:: What is needed ::
Copy the data verbatim and leave out every picture.

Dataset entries
***
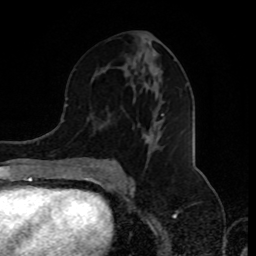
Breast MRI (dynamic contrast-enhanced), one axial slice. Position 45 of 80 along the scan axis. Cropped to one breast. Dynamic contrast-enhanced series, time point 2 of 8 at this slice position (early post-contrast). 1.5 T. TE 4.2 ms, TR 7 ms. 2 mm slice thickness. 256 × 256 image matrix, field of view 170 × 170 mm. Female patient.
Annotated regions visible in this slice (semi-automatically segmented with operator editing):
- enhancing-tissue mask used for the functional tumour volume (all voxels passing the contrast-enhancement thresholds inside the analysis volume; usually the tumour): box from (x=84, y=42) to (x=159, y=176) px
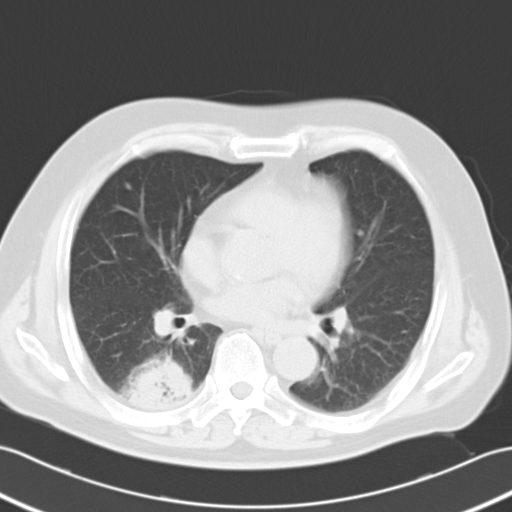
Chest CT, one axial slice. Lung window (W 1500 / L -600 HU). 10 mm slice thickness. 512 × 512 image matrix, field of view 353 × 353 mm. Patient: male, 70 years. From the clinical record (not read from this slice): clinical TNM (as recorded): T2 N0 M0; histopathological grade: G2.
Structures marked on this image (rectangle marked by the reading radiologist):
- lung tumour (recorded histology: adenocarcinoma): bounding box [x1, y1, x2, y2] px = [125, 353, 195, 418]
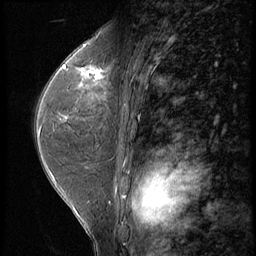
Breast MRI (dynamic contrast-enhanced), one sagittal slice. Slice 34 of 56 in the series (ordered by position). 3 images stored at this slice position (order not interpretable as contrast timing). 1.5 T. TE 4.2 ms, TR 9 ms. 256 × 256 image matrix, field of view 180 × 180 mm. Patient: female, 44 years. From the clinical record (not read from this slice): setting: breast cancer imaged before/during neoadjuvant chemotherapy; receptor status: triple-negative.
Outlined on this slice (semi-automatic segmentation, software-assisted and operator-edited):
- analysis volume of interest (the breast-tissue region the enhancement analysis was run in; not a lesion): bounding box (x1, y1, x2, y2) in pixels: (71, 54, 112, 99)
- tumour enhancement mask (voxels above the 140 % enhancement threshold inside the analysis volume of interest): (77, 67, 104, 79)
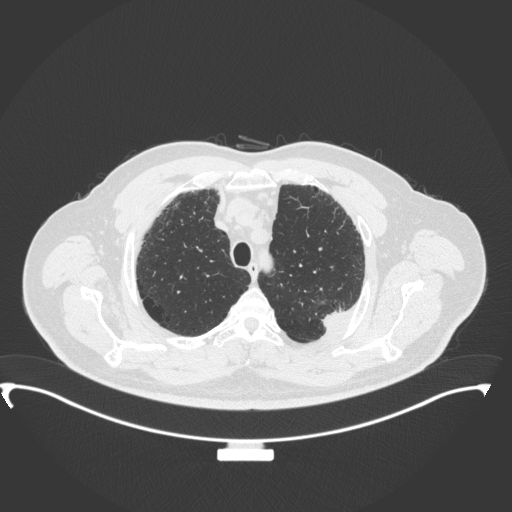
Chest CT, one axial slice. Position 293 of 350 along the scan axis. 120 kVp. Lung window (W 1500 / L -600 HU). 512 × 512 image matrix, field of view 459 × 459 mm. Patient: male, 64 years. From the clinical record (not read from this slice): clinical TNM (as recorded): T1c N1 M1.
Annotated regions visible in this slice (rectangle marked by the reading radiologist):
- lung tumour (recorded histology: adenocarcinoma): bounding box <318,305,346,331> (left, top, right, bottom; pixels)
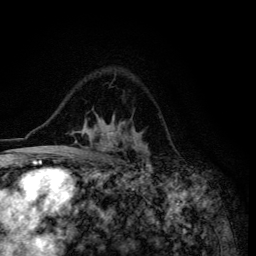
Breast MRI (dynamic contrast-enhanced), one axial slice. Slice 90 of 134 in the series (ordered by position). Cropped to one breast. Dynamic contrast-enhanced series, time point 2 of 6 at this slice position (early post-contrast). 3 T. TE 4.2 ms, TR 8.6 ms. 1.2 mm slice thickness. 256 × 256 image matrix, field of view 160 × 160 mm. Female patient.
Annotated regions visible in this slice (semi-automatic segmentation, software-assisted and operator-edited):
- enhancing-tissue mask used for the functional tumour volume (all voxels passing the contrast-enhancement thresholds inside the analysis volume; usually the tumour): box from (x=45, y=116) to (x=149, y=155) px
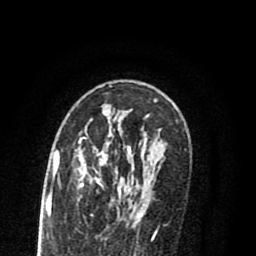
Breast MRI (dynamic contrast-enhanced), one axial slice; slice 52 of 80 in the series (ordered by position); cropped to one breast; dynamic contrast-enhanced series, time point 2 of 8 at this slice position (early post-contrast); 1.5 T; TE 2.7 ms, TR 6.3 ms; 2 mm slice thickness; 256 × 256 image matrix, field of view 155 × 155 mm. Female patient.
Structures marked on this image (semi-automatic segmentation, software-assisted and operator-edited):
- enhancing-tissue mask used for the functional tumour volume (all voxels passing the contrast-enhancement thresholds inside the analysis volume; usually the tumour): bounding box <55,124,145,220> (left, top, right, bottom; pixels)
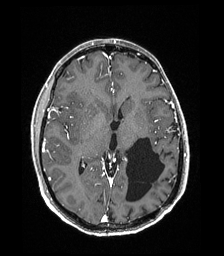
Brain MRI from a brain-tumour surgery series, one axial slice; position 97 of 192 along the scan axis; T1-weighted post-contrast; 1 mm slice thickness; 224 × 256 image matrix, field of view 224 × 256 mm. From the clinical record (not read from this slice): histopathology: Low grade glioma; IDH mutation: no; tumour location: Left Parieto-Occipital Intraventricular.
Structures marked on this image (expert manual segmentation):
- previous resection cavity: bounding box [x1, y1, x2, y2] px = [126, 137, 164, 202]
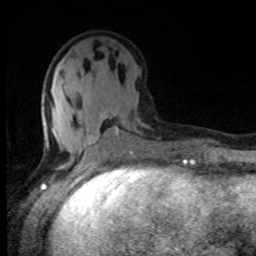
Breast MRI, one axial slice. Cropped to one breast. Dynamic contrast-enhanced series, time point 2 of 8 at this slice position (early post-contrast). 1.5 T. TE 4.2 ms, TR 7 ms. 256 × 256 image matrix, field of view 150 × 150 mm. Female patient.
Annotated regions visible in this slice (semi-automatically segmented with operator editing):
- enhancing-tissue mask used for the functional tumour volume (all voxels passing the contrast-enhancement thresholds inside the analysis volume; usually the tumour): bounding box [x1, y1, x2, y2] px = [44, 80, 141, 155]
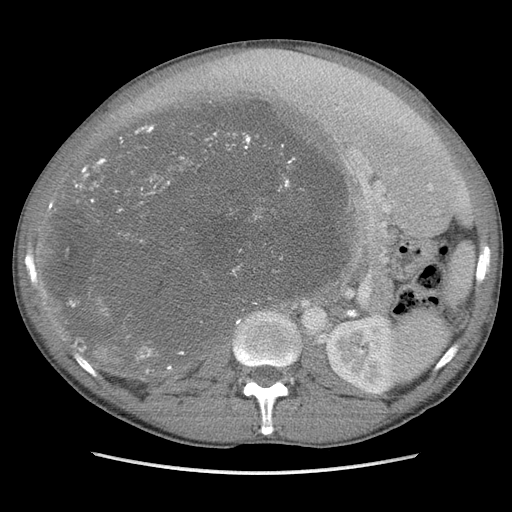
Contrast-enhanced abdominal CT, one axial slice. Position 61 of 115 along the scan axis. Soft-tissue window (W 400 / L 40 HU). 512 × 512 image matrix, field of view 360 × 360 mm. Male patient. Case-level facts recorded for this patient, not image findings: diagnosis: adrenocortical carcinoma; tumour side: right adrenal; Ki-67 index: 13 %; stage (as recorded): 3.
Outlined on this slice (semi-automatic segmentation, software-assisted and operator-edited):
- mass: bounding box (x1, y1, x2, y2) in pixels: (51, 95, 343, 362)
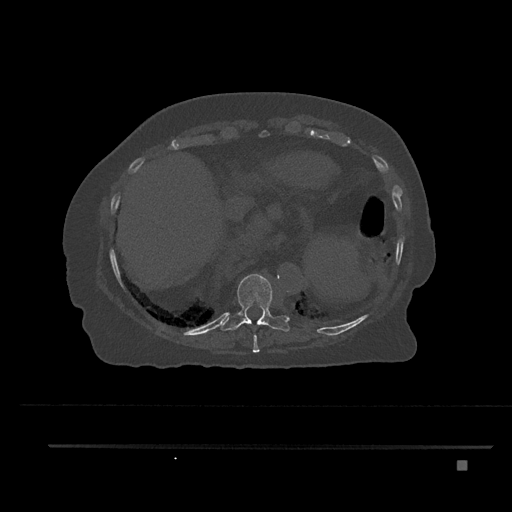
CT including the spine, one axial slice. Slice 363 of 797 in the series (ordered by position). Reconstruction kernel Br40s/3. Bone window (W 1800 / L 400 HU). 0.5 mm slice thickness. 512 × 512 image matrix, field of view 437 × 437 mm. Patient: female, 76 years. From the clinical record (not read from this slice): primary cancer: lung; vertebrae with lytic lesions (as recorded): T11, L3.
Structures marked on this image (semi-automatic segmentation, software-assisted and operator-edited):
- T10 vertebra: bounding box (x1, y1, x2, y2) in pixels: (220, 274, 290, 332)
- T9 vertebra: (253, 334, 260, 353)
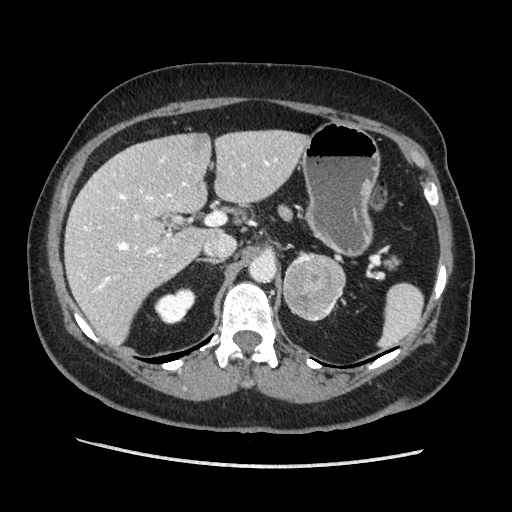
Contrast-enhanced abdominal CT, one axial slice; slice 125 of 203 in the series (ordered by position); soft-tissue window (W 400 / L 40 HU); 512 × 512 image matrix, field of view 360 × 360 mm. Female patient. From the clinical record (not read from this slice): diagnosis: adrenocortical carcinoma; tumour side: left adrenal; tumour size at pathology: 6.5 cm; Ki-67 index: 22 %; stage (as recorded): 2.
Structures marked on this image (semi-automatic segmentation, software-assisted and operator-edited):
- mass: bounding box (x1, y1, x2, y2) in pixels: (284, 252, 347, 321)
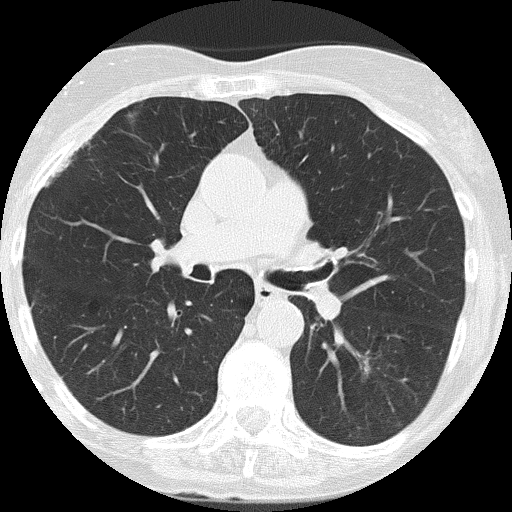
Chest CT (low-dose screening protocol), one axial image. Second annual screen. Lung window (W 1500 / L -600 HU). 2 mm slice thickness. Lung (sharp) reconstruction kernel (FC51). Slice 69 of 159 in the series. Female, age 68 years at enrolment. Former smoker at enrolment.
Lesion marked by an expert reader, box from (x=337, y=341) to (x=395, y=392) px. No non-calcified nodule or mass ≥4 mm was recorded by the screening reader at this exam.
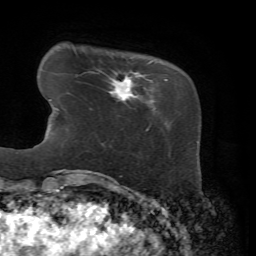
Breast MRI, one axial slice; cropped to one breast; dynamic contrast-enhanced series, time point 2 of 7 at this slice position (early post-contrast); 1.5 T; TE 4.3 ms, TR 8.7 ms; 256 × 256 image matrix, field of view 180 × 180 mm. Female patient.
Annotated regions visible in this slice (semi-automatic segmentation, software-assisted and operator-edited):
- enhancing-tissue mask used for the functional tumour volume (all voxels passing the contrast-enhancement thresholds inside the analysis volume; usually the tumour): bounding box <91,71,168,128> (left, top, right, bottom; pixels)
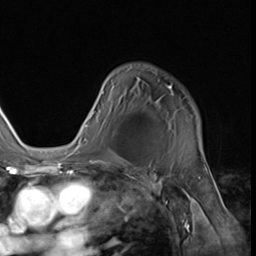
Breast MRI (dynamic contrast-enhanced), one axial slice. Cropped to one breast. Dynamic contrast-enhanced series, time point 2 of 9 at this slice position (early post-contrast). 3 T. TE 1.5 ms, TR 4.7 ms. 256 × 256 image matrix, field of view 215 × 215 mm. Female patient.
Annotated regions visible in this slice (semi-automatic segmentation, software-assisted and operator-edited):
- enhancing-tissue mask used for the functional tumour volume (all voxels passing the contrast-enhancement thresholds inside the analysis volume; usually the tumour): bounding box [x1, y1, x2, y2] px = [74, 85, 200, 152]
***
:: Output of the task ::
Breast MRI (dynamic contrast-enhanced), one axial slice. Position 45 of 80 along the scan axis. Cropped to one breast. Dynamic contrast-enhanced series, time point 2 of 8 at this slice position (early post-contrast). 1.5 T. TE 4.2 ms, TR 7 ms. 2 mm slice thickness. 256 × 256 image matrix, field of view 170 × 170 mm. Female patient.
Annotated regions visible in this slice (semi-automatically segmented with operator editing):
- enhancing-tissue mask used for the functional tumour volume (all voxels passing the contrast-enhancement thresholds inside the analysis volume; usually the tumour): box from (x=84, y=42) to (x=159, y=176) px
Chest CT, one axial slice. Lung window (W 1500 / L -600 HU). 10 mm slice thickness. 512 × 512 image matrix, field of view 353 × 353 mm. Patient: male, 70 years. From the clinical record (not read from this slice): clinical TNM (as recorded): T2 N0 M0; histopathological grade: G2.
Structures marked on this image (rectangle marked by the reading radiologist):
- lung tumour (recorded histology: adenocarcinoma): bounding box [x1, y1, x2, y2] px = [125, 353, 195, 418]
Breast MRI (dynamic contrast-enhanced), one sagittal slice. Slice 34 of 56 in the series (ordered by position). 3 images stored at this slice position (order not interpretable as contrast timing). 1.5 T. TE 4.2 ms, TR 9 ms. 256 × 256 image matrix, field of view 180 × 180 mm. Patient: female, 44 years. From the clinical record (not read from this slice): setting: breast cancer imaged before/during neoadjuvant chemotherapy; receptor status: triple-negative.
Outlined on this slice (semi-automatic segmentation, software-assisted and operator-edited):
- analysis volume of interest (the breast-tissue region the enhancement analysis was run in; not a lesion): bounding box (x1, y1, x2, y2) in pixels: (71, 54, 112, 99)
- tumour enhancement mask (voxels above the 140 % enhancement threshold inside the analysis volume of interest): (77, 67, 104, 79)
Chest CT, one axial slice. Position 293 of 350 along the scan axis. 120 kVp. Lung window (W 1500 / L -600 HU). 512 × 512 image matrix, field of view 459 × 459 mm. Patient: male, 64 years. From the clinical record (not read from this slice): clinical TNM (as recorded): T1c N1 M1.
Annotated regions visible in this slice (rectangle marked by the reading radiologist):
- lung tumour (recorded histology: adenocarcinoma): bounding box <318,305,346,331> (left, top, right, bottom; pixels)
Breast MRI (dynamic contrast-enhanced), one axial slice. Slice 90 of 134 in the series (ordered by position). Cropped to one breast. Dynamic contrast-enhanced series, time point 2 of 6 at this slice position (early post-contrast). 3 T. TE 4.2 ms, TR 8.6 ms. 1.2 mm slice thickness. 256 × 256 image matrix, field of view 160 × 160 mm. Female patient.
Annotated regions visible in this slice (semi-automatic segmentation, software-assisted and operator-edited):
- enhancing-tissue mask used for the functional tumour volume (all voxels passing the contrast-enhancement thresholds inside the analysis volume; usually the tumour): box from (x=45, y=116) to (x=149, y=155) px
Breast MRI (dynamic contrast-enhanced), one axial slice; slice 52 of 80 in the series (ordered by position); cropped to one breast; dynamic contrast-enhanced series, time point 2 of 8 at this slice position (early post-contrast); 1.5 T; TE 2.7 ms, TR 6.3 ms; 2 mm slice thickness; 256 × 256 image matrix, field of view 155 × 155 mm. Female patient.
Structures marked on this image (semi-automatic segmentation, software-assisted and operator-edited):
- enhancing-tissue mask used for the functional tumour volume (all voxels passing the contrast-enhancement thresholds inside the analysis volume; usually the tumour): bounding box <55,124,145,220> (left, top, right, bottom; pixels)
Brain MRI from a brain-tumour surgery series, one axial slice; position 97 of 192 along the scan axis; T1-weighted post-contrast; 1 mm slice thickness; 224 × 256 image matrix, field of view 224 × 256 mm. From the clinical record (not read from this slice): histopathology: Low grade glioma; IDH mutation: no; tumour location: Left Parieto-Occipital Intraventricular.
Structures marked on this image (expert manual segmentation):
- previous resection cavity: bounding box [x1, y1, x2, y2] px = [126, 137, 164, 202]
Breast MRI, one axial slice. Cropped to one breast. Dynamic contrast-enhanced series, time point 2 of 8 at this slice position (early post-contrast). 1.5 T. TE 4.2 ms, TR 7 ms. 256 × 256 image matrix, field of view 150 × 150 mm. Female patient.
Annotated regions visible in this slice (semi-automatically segmented with operator editing):
- enhancing-tissue mask used for the functional tumour volume (all voxels passing the contrast-enhancement thresholds inside the analysis volume; usually the tumour): bounding box [x1, y1, x2, y2] px = [44, 80, 141, 155]
Contrast-enhanced abdominal CT, one axial slice. Position 61 of 115 along the scan axis. Soft-tissue window (W 400 / L 40 HU). 512 × 512 image matrix, field of view 360 × 360 mm. Male patient. Case-level facts recorded for this patient, not image findings: diagnosis: adrenocortical carcinoma; tumour side: right adrenal; Ki-67 index: 13 %; stage (as recorded): 3.
Outlined on this slice (semi-automatic segmentation, software-assisted and operator-edited):
- mass: bounding box (x1, y1, x2, y2) in pixels: (51, 95, 343, 362)
CT including the spine, one axial slice. Slice 363 of 797 in the series (ordered by position). Reconstruction kernel Br40s/3. Bone window (W 1800 / L 400 HU). 0.5 mm slice thickness. 512 × 512 image matrix, field of view 437 × 437 mm. Patient: female, 76 years. From the clinical record (not read from this slice): primary cancer: lung; vertebrae with lytic lesions (as recorded): T11, L3.
Structures marked on this image (semi-automatic segmentation, software-assisted and operator-edited):
- T10 vertebra: bounding box (x1, y1, x2, y2) in pixels: (220, 274, 290, 332)
- T9 vertebra: (253, 334, 260, 353)
Contrast-enhanced abdominal CT, one axial slice; slice 125 of 203 in the series (ordered by position); soft-tissue window (W 400 / L 40 HU); 512 × 512 image matrix, field of view 360 × 360 mm. Female patient. From the clinical record (not read from this slice): diagnosis: adrenocortical carcinoma; tumour side: left adrenal; tumour size at pathology: 6.5 cm; Ki-67 index: 22 %; stage (as recorded): 2.
Structures marked on this image (semi-automatic segmentation, software-assisted and operator-edited):
- mass: bounding box (x1, y1, x2, y2) in pixels: (284, 252, 347, 321)
Chest CT (low-dose screening protocol), one axial image. Second annual screen. Lung window (W 1500 / L -600 HU). 2 mm slice thickness. Lung (sharp) reconstruction kernel (FC51). Slice 69 of 159 in the series. Female, age 68 years at enrolment. Former smoker at enrolment.
Lesion marked by an expert reader, box from (x=337, y=341) to (x=395, y=392) px. No non-calcified nodule or mass ≥4 mm was recorded by the screening reader at this exam.
Breast MRI, one axial slice; cropped to one breast; dynamic contrast-enhanced series, time point 2 of 7 at this slice position (early post-contrast); 1.5 T; TE 4.3 ms, TR 8.7 ms; 256 × 256 image matrix, field of view 180 × 180 mm. Female patient.
Annotated regions visible in this slice (semi-automatic segmentation, software-assisted and operator-edited):
- enhancing-tissue mask used for the functional tumour volume (all voxels passing the contrast-enhancement thresholds inside the analysis volume; usually the tumour): bounding box <91,71,168,128> (left, top, right, bottom; pixels)
Breast MRI (dynamic contrast-enhanced), one axial slice. Cropped to one breast. Dynamic contrast-enhanced series, time point 2 of 9 at this slice position (early post-contrast). 3 T. TE 1.5 ms, TR 4.7 ms. 256 × 256 image matrix, field of view 215 × 215 mm. Female patient.
Annotated regions visible in this slice (semi-automatic segmentation, software-assisted and operator-edited):
- enhancing-tissue mask used for the functional tumour volume (all voxels passing the contrast-enhancement thresholds inside the analysis volume; usually the tumour): bounding box [x1, y1, x2, y2] px = [74, 85, 200, 152]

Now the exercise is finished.